The Interview
Plot
In the action-comedy The Interview, Dave Skylark (James Franco) and his producer Aaron Rapoport (Seth Rogen) run the popular celebrity tabloid TV show "Skylark Tonight." When they discover that North Korean dictator Kim Jong-un is a fan of the show, they land an interview with him in an attempt to legitimize themselves as journalists. As Dave and Aaron prepare to travel to Pyongyang, their plans change when the CIA recruits them, perhaps the two least-qualified men imaginable, to assassinate Kim Jong-un.
Overall Series Review
Categorical Breakdown
The movie is criticized for relying on "cliché Asian stereotypes," "fabricated accents," and "orientalism." The premise is framed by some as a "White Man's Burden" fantasy where two white male protagonists must save a non-white population from their non-white leader, utilizing race and immutable characteristics for comedic effect rather than character merit. The humor includes one-dimensional and sexualized tropes of Asian women. The vilification of the North Korean culture and its people through lazy stereotyping drives a high score.

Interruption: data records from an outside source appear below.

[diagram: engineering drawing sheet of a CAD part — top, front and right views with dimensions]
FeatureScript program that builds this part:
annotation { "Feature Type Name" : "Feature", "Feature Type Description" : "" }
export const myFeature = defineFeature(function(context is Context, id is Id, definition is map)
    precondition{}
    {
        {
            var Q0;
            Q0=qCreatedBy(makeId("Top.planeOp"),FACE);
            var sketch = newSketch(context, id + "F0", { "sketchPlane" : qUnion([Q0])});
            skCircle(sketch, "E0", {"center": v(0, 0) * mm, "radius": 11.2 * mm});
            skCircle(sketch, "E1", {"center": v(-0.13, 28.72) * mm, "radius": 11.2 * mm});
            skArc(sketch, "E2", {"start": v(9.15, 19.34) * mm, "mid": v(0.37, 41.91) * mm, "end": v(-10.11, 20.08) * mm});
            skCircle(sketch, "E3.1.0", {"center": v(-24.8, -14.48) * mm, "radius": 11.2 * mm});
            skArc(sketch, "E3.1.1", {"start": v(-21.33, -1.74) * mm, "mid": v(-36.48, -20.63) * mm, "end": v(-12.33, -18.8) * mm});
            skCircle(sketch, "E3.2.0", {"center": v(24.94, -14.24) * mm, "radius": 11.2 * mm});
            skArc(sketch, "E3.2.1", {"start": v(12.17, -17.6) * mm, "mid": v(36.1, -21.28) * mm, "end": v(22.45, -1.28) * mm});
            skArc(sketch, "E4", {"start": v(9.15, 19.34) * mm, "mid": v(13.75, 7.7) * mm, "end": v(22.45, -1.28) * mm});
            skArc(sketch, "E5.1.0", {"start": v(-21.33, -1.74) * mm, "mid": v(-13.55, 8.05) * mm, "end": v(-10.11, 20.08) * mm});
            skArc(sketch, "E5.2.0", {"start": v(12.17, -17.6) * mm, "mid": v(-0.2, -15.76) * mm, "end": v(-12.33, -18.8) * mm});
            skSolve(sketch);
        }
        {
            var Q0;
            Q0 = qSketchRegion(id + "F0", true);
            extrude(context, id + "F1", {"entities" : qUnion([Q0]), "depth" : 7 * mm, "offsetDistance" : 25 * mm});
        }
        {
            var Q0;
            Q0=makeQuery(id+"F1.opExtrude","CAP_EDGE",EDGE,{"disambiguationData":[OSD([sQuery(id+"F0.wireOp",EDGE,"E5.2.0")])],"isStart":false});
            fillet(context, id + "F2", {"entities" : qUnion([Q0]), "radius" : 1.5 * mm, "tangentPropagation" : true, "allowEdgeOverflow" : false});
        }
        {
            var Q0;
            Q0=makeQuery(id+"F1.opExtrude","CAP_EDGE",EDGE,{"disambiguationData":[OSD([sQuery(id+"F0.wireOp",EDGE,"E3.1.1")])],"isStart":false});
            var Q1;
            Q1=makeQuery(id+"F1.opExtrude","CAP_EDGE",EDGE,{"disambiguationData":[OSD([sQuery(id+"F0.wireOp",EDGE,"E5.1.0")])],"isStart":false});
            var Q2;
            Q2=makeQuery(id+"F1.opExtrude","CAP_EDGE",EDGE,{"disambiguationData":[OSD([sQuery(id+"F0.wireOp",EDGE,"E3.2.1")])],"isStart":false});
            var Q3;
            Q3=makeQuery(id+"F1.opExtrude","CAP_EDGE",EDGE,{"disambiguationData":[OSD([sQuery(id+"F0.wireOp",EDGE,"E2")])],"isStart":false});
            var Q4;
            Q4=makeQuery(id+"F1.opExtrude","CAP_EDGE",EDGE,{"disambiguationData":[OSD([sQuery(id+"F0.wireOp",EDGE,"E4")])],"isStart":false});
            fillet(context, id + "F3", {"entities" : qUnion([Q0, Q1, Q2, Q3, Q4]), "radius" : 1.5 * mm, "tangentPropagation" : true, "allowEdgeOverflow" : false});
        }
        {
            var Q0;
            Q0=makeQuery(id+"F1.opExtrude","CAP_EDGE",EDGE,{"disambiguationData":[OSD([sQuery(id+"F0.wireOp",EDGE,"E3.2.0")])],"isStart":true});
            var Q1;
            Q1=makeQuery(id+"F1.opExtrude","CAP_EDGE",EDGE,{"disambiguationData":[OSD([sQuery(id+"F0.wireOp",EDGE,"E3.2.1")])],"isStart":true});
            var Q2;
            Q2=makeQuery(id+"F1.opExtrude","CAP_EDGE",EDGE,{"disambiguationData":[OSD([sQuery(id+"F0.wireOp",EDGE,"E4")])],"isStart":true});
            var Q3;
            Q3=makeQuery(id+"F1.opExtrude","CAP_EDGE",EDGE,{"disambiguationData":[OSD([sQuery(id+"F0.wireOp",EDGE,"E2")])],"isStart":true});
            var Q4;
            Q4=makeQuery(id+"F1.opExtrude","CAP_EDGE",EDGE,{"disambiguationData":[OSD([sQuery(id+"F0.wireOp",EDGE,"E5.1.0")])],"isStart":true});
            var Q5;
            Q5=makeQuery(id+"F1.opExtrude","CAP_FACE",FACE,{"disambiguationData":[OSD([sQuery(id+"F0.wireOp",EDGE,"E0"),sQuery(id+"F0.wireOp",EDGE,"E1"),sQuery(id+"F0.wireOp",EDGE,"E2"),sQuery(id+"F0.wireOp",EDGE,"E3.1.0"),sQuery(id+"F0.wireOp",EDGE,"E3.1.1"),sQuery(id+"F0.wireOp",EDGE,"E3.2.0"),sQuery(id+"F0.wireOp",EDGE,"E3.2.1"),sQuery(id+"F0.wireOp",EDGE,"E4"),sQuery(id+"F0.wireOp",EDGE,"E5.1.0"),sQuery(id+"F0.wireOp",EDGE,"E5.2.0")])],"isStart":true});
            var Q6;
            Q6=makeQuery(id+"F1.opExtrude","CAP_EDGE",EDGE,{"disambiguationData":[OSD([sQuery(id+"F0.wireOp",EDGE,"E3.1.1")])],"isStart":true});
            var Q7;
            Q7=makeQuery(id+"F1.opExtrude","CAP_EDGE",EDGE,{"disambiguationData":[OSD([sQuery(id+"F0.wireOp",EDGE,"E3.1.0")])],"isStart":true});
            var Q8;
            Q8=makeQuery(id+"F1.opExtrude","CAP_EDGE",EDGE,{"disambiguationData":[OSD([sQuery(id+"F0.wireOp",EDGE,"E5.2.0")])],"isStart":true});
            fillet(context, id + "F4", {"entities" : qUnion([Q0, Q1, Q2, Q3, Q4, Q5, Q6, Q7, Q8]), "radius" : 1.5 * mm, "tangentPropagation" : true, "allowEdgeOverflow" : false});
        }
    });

The film's primary target for satire and condemnation is a totalitarian communist regime (North Korea), which is ideologically antithetical to Western values. The criticism of systems opposed to liberty, democracy, and freedom does not constitute self-hatred. A minor moral pivot by a North Korean character critiques the specific American foreign policy of killing leaders, but this is a nuance and not an attack on core Western institutions, resulting in a very low score.
Gender dynamics are defined by the emasculation of the male leads, who are portrayed as two bumbling, incompetent buffoons, one a 'sleazy asshole' and the other an 'underperforming schlub.' The two main female characters, CIA Agent Lacey and North Korean official Sook, are the highly competent, authoritative, and morally superior figures who set the mission's strategy and moral compass, fitting the 'Girl Boss' trope that elevates women at the expense of male competence.

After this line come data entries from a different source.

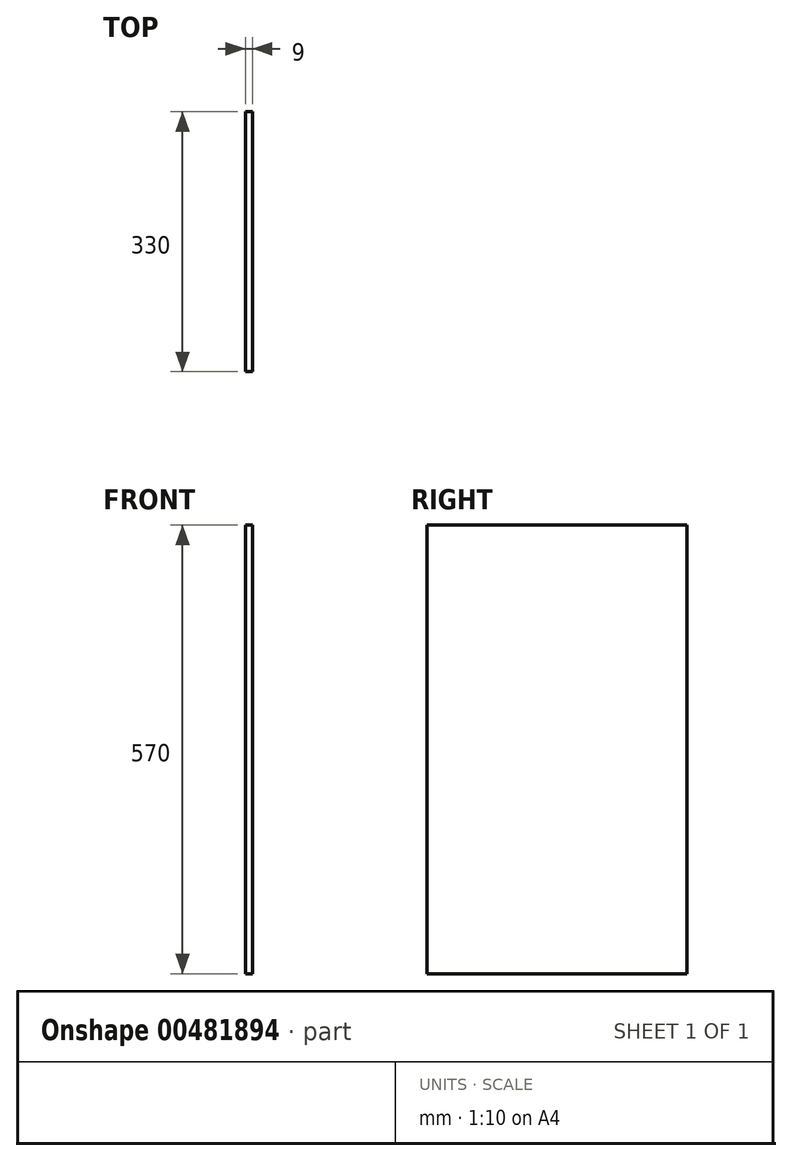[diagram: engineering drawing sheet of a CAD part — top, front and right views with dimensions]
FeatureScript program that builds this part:
annotation { "Feature Type Name" : "Feature", "Feature Type Description" : "" }
export const myFeature = defineFeature(function(context is Context, id is Id, definition is map)
    precondition{}
    {
        {
            var Q0;
            Q0=qCreatedBy(makeId("Right.planeOp"),FACE);
            var sketch = newSketch(context, id + "F0", { "sketchPlane" : qUnion([Q0])});
            skLineSegment(sketch, "E0.bottom", {"start": v(0, 0) * mm, "end": v(330, 0) * mm});
            skLineSegment(sketch, "E0.top", {"start": v(0, 570) * mm, "end": v(330, 570) * mm});
            skLineSegment(sketch, "E0.left", {"start": v(0, 0) * mm, "end": v(0, 570) * mm});
            skLineSegment(sketch, "E1", {"start": v(330, 570) * mm, "end": v(330, 0) * mm});
            skSolve(sketch);
        }
        {
            var Q0;
            Q0 = qSketchRegion(id + "F0", true);
            extrude(context, id + "F1", {"entities" : qUnion([Q0]), "depth" : 9 * mm});
        }
    });
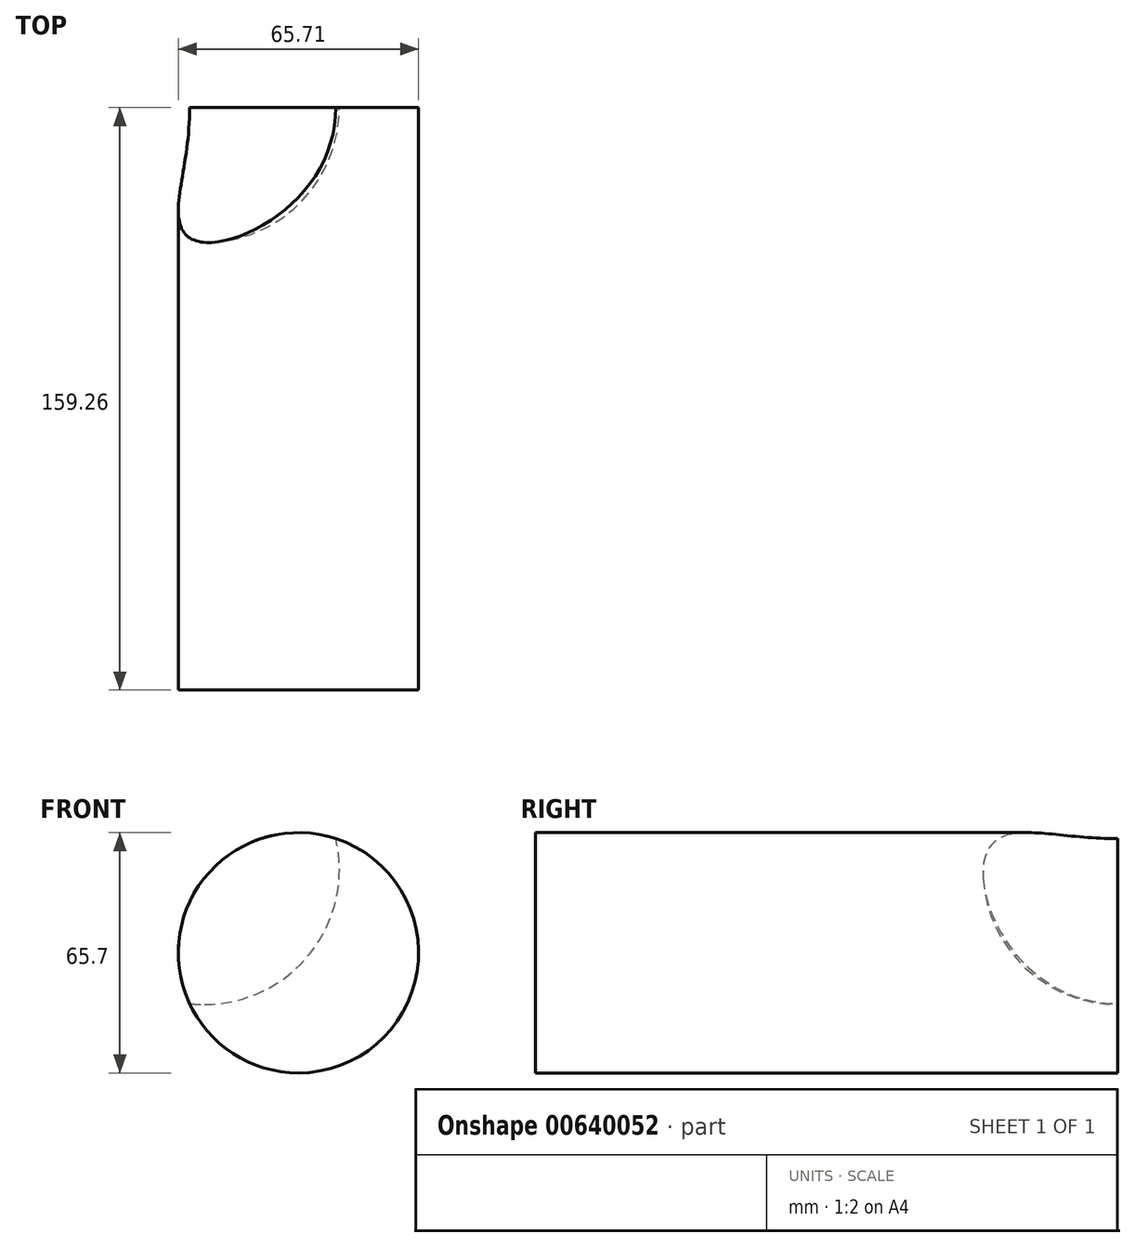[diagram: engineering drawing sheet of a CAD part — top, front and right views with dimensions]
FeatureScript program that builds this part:
annotation { "Feature Type Name" : "Feature", "Feature Type Description" : "" }
export const myFeature = defineFeature(function(context is Context, id is Id, definition is map)
    precondition{}
    {
        {
            var Q0;
            Q0=qCreatedBy(makeId("Front.planeOp"),FACE);
            var sketch = newSketch(context, id + "F0", { "sketchPlane" : qUnion([Q0])});
            skCircle(sketch, "E0", {"center": v(0, 0) * mm, "radius": 32.85 * mm});
            skSolve(sketch);
        }
        {
            var Q0;
            Q0=makeQuery(id+"F0.imprint","IMPRINT",FACE,{"disambiguationData":[TD([[makeQuery(id+"F0.imprint","IMPRINT",EDGE,{"derivedFrom":sQuery(id+"F0.wireOp",EDGE,"E0")}),1.0]])]});
            extrude(context, id + "F1", {"entities" : qUnion([Q0]), "depth" : 159.26 * mm, "offsetDistance" : 25.4 * mm});
        }
        {
            var Q0;
            Q0=qCreatedBy(makeId("Front.planeOp"),FACE);
            var sketch = newSketch(context, id + "F2", { "sketchPlane" : qUnion([Q0])});
            skArc(sketch, "E1", {"start": v(-25.74, -14.13) * mm, "mid": v(11.2, 22.8) * mm, "end": v(-25.74, 59.74) * mm});
            skLineSegment(sketch, "E2", {"start": v(-25.74, -14.13) * mm, "end": v(-25.74, 59.74) * mm});
            skSolve(sketch);
        }
        {
            var Q0;
            Q0=makeQuery(id+"F2.imprint","IMPRINT",FACE,{"disambiguationData":[TD([[makeQuery(id+"F2.imprint","IMPRINT",EDGE,{"derivedFrom":sQuery(id+"F2.wireOp",EDGE,"E1")}),1.0]])]});
            var Q1;
            Q1=sQuery(id+"F2.wireOp",EDGE,"E2");
            revolve(context, id + "F3", {"operationType" : NewBodyOperationType.ADD, "entities" : qUnion([Q0]), "axis" : qUnion([Q1]), "revolveType" : RevolveType.FULL});
        }
    });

The film features 'heh heh it's funny because it's gay jokes' and is noted as containing homophobic elements, but these are used as sources of crude, non-ideological comedy. The narrative does not center alternative sexualities, deconstruct the nuclear family as an oppressive structure, or engage in political lecturing on gender theory. The jokes are a part of the film's overall raunchy style and not an explicit promotion of a 'Queer Theory Lens.'
The film satirizes the totalitarian, cult-of-personality regime in North Korea, where the leader is deified in a quasi-religious sense (Juche philosophy). The narrative's goal is to expose this deification as a lie, championing objective reality and freedom against a state-enforced spiritual vacuum. This is a critique of a secular/communist 'state religion,' not an attack on traditional, transcendent Western faith, resulting in a low score.